知应将沏好的茶推至曜夜和琰面前后,说要去外面走走,便起身挥袖开了洞门出洞而去。
曜夜看着这杯里的茶叶,脸上淡然浅笑,“还有什么想问的吗?”
“那这姻缘石上的怪异是否也是您的杰作?”琰犹豫了一会儿说了出口。
“这我真是不晓得了。我也没这能耐。若说其它的那些个什么我也就是顺应天意罢了。”
琰一听这话,口中自语:“其他的?顺应天意?”大脑是快速地运转了起来,低头看着一旁扔在地上,酒坛子上的笋壳封口,悠悠说道:“您在苏洛的酒窖里都干了些什么?放火吗?”言毕抬头,一双星眸紧紧地盯着曜夜。这时琰的心里总算是什么都明白了。曜夜只说了前情,接下来还会发生些什么,眼前这位定是了如指掌。怨不得苏洛的事他是异常笃定。想必除了姻缘石上的事,其他的必定都跟眼前这位神君脱不了干系。也就是他自已所说的顺应天意。

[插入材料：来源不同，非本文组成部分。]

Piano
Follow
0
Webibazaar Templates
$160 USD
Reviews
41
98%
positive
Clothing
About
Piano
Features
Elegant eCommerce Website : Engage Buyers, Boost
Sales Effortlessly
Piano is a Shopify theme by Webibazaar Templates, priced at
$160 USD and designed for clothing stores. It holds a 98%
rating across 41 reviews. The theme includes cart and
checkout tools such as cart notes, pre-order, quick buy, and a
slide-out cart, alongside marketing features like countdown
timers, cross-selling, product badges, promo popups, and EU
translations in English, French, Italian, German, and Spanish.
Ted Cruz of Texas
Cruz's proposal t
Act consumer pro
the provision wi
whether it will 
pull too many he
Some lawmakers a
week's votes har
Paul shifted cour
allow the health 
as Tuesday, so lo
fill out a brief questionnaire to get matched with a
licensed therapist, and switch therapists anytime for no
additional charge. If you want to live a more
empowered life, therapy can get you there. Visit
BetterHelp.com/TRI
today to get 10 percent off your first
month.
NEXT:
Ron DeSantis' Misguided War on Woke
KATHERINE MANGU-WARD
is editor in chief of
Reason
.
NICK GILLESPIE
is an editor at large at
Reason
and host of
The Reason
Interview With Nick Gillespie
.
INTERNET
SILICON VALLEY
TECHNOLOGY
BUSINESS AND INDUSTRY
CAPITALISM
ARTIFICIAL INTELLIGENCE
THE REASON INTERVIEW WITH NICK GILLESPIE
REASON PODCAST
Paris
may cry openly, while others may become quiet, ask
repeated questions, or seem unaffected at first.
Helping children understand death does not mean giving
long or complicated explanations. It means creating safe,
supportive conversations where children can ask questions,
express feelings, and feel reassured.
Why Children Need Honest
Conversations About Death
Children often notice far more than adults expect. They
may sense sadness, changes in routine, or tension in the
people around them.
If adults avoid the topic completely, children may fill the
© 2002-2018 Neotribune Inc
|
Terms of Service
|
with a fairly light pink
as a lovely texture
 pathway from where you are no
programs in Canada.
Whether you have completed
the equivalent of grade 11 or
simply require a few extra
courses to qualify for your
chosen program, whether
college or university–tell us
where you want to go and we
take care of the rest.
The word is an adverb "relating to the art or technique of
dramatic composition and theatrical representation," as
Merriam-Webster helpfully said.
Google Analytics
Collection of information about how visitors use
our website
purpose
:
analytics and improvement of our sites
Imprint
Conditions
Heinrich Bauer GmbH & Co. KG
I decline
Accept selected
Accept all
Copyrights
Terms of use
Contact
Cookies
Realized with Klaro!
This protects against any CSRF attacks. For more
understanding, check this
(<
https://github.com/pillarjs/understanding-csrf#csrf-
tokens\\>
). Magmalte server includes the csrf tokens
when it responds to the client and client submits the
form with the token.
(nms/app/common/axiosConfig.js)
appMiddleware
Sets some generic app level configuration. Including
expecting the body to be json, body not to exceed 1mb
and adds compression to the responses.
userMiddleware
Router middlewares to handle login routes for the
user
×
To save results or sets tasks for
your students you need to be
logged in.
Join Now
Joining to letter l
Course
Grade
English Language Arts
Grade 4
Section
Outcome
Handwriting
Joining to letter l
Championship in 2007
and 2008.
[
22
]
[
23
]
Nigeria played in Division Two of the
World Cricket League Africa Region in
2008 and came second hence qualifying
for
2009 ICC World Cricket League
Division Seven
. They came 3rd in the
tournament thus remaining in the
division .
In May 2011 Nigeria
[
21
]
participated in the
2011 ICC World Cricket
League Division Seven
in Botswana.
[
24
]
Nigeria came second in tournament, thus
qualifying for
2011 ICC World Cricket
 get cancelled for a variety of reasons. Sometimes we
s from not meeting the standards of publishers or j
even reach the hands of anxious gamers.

“别这样瞪着我。”曜夜被琰看得有点心虚,“放火这事是小皇帝那帮人干的啊。别把我扯进去。”
“那您都做了些什么?”琰知道曜夜必定在酒窖里动了手脚。
“也没什么,就是下了道上古神咒,只要他们俩一触天条,法力就立马全失。”曜夜说得是异常轻松,端起杯子吹了吹,“这也没什么,无非就是提了前而已。来来,喝茶。”言毕自顾自慢慢地喝了起来。
“让龙珠恢复本样,引出赤焰,再算计瑶和玘。”琰皱了皱眉头,愰然大悟,搞定了龙珠,自然是瑶身上的东西。继而看着曜夜的双眸有些许的恼火,“这绝对不行。我不会让您如愿的。”说着起身就闪到了石洞门口。
亦是同时,曜夜闪身挡去了琰的去路,看着琰笑了笑。说道:“当初瑶儿出生时,煜收了她的天灵之力是因为怕她年幼控制不了会祸害三界。如今也是时候了。”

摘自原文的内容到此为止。